When I write (big) files to this filesystem, iostat -x 2
shows that one disk is loaded at 100% and the rest mostly idle.
Device: rrqm/s wrqm/s r/s w/s rkB/s wkB/s avgrq-sz avgqu-sz await r_await w_await svctm %util
sdb 0.00 0.00 73.50 539.00 294.00 2155.25 8.00 146.37 238.01 188.30 244.79 1.63 100.00
sdc 0.00 0.00 4.50 545.00 18.00 2179.25 8.00 2.92 5.31 3.56 5.32 0.08 4.40
sdd 0.00 0.00 2.50 545.50 10.00 2181.25 8.00 2.90 5.30 4.00 5.31 0.09 4.80
sde 0.00 0.00 33.50 514.50 134.00 2057.25 8.00 2.96 5.39 0.12 5.74 0.07 4.00
md0 0.00 0.00 0.00 67.50 0.00 56740.00 1681.19 0.00 0.00 0.00 0.00 0.00 0.00
When I do all these steps again but omit creating a journal (mke2fs -O^has_journal
as additional parameter) disk load is spread evenly across all disks. So it seems the journal doesn't get spread all over the disks.

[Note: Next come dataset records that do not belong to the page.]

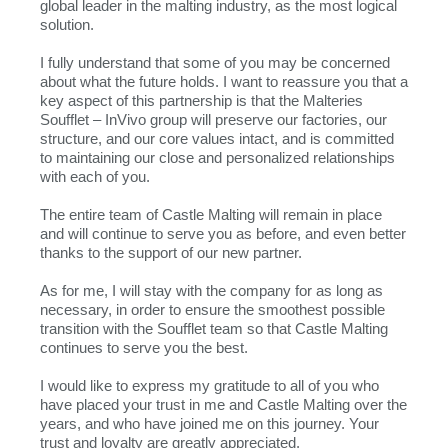
global leader in the malting industry, as the most logical
solution.
I fully understand that some of you may be concerned
about what the future holds. I want to reassure you that a
key aspect of this partnership is that the Malteries
Soufflet – InVivo group will preserve our factories, our
structure, and our core values intact, and is committed
to maintaining our close and personalized relationships
with each of you.
The entire team of Castle Malting will remain in place
and will continue to serve you as before, and even better
thanks to the support of our new partner.
As for me, I will stay with the company for as long as
necessary, in order to ensure the smoothest possible
transition with the Soufflet team so that Castle Malting
continues to serve you the best.
I would like to express my gratitude to all of you who
have placed your trust in me and Castle Malting over the
years, and who have joined me on this journey. Your
trust and loyalty are greatly appreciated.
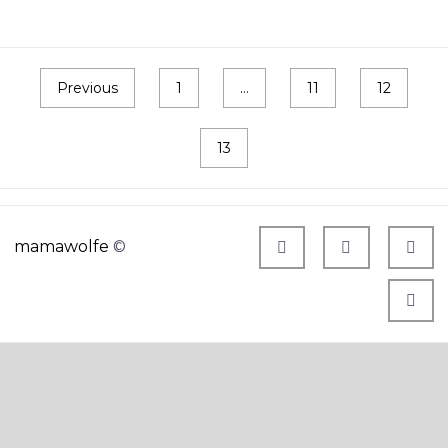
Previous
1
…
11
12
13
mamawolfe
©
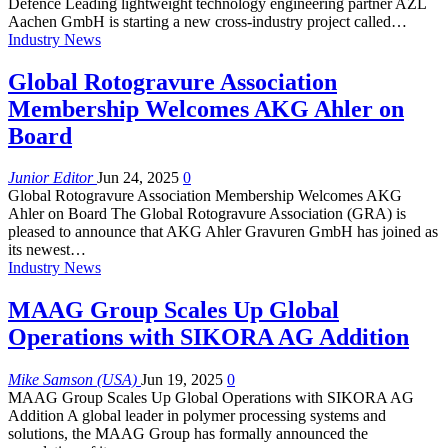
Defence Leading lightweight technology engineering partner AZL
Aachen GmbH is starting a new cross-industry project called…
Industry News
Global Rotogravure Association
Membership Welcomes AKG Ahler on
Board
Junior Editor
Jun 24, 2025
0
Global Rotogravure Association Membership Welcomes AKG
Ahler on Board The Global Rotogravure Association (GRA) is
pleased to announce that AKG Ahler Gravuren GmbH has joined as
its newest…
Industry News
MAAG Group Scales Up Global
Operations with SIKORA AG Addition
Mike Samson (USA)
Jun 19, 2025
0
MAAG Group Scales Up Global Operations with SIKORA AG
Addition A global leader in polymer processing systems and
solutions, the MAAG Group has formally announced the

How can I benefit from a journal while retaining the ability to get more speed by loading all disks (more or less) evenly? Is this even possible while forcing all data through the journal with journal_data_writeback?

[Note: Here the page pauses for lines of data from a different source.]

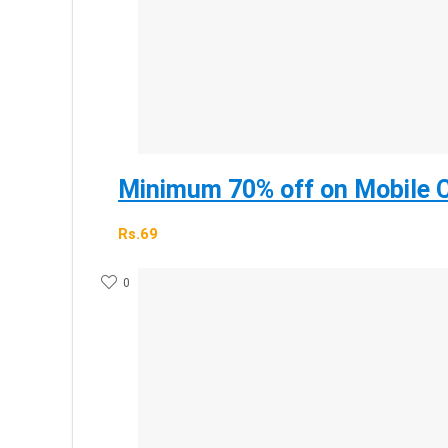
Minimum 70% off on Mobile C
Rs.69
0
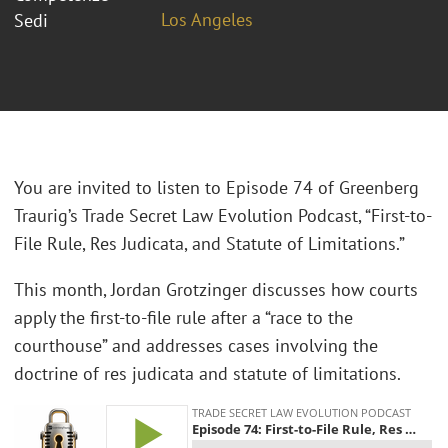
Los Angeles
Sedi
You are invited to listen to Episode 74 of Greenberg
Traurig’s Trade Secret Law Evolution Podcast, “First-to-
File Rule, Res Judicata, and Statute of Limitations.”
This month, Jordan Grotzinger discusses how courts
apply the first-to-file rule after a “race to the
courthouse” and addresses cases involving the
doctrine of res judicata and statute of limitations.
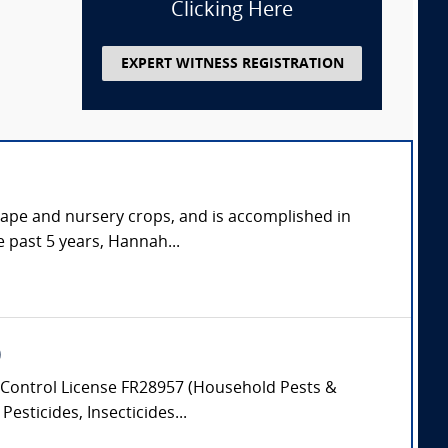
Clicking Here
EXPERT WITNESS REGISTRATION
cape and nursery crops, and is accomplished in
e past 5 years, Hannah...
)
Control License FR28957 (Household Pests &
esticides, Insecticides...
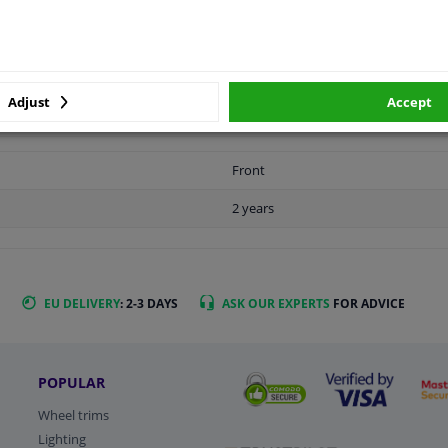
LITY
ORIGINAL PART NUMBERS
MAN
Adjust
Accept
Front
2 years
EU DELIVERY
: 2-3 DAYS
ASK OUR EXPERTS
FOR ADVICE
POPULAR
Wheel trims
Lighting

I thought about externalizing the journal, but where should I place it? A RAM-Disk is volatile, not good. Years ago, there were true DRAM-based solid state disks with battery backup available but it seems these have all been replaced by flash based SSD media. DRAM has no drawbacks with a mostly write-oriented load.
Addendum: The journal on disk is 1024M, according to this article. So it clearly shouldn't be a locality problem considering only size.